In the midst of much non-verbal work, ideas and thoughts come forth like a parade.  There are so many people whose health and well-being I want to know about.  But I must keep a disciplined firewall and not inquire, return that inquiry and care to myself and choose the salad over the bacon cheeseburger.  I wonder about my 2009 work calendar and contact 2 Quaker conference centers to confirm dates.  

But in a deeper quiet, I realize that torture is particularly difficult to learn about and work with because it involves such malice more or less absent in other justice efforts.  My first thought is that I will have to continue this work as so few people can be with such malice and I’ve already learned so much.  And as I am thinking this, I am also thinking why should it be me that wades into such darkness and pain.  Torture is the worse thing humans do to one another.  The capture and willful hurting of another is the worst.  Is it really my work to reveal how deeply woven this is into American policy and ask Quakers and others to oppose this practice?  Is this leading continuing, concluded, changing?

When I began work in the crisis of AIDS, I remember learning numerous aspects of medical knowledge as it slowly became known and doing AIDS education.  At the same time I was helping many people to die.  It seemed overwhelmingly huge.  In retrospect and considering the AIDS work I do these days, it is finite- dreadful and horrendous, but still there are limits and borders, less ignorance and meanness.

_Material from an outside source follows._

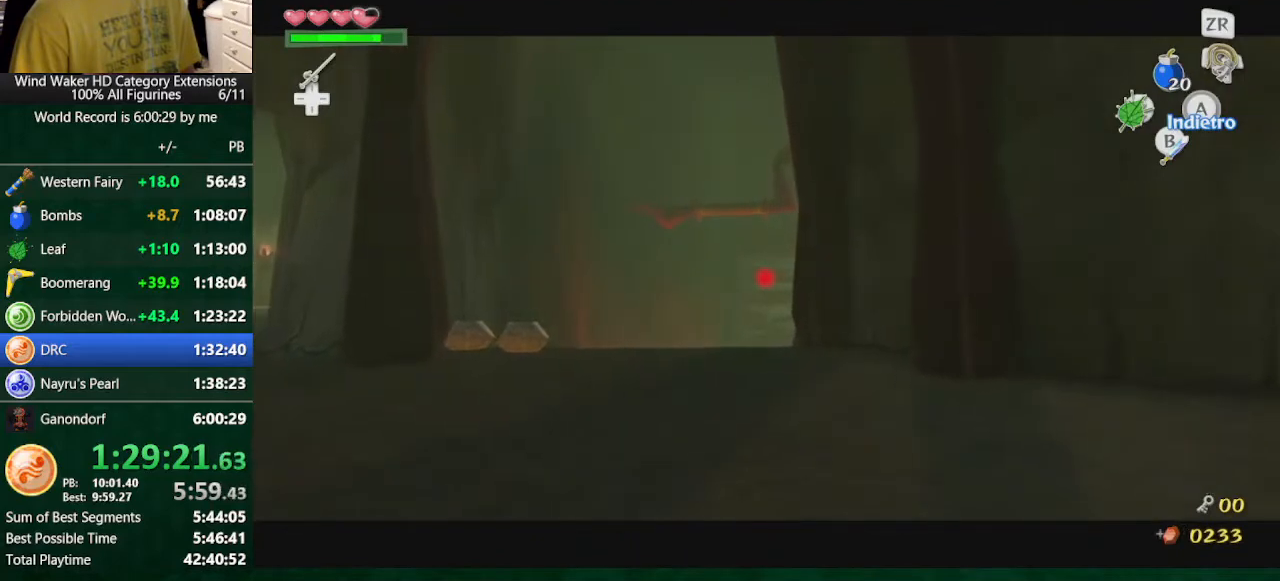
{"buttons": [], "left_stick": "up-right", "right_stick": "center", "button_events": [[300, "B", "down"], [467, "B", "up"]]}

Can it be that all I have done in my life from Montessori pre-school teacher to songwriter/singer to work with AIDS, rape, refugees, and prisoners is all preparation for a great work the second half of my life or is ego speaking?  Am I not strong enough to do more on torture?  My leadings in the past have all been fierce, without question.  I’ve experienced them as shining Light that informed and prepared my body, mind, and spirit clearly.  I’ve been too tired now to feel fierce and so my usual barometer to discern leading is switched off.  The sabbatical in some ways is the luxury of time to rest and restore, pose questions that don’t need to be answered right away, and to feel how it is I am changing in my awareness in how I am to be used, remembering that the Light is strong and we who hope to carry Light are fragile.  Today I’ll begin painting the balcony with my desks and bookcases on a frigid winter day and wonder some more about what has been, what is, and what will come.  Education- necessary, luxurious, and only mildly frightening today.  Wonder, gratitude, hard questions, rest, paint.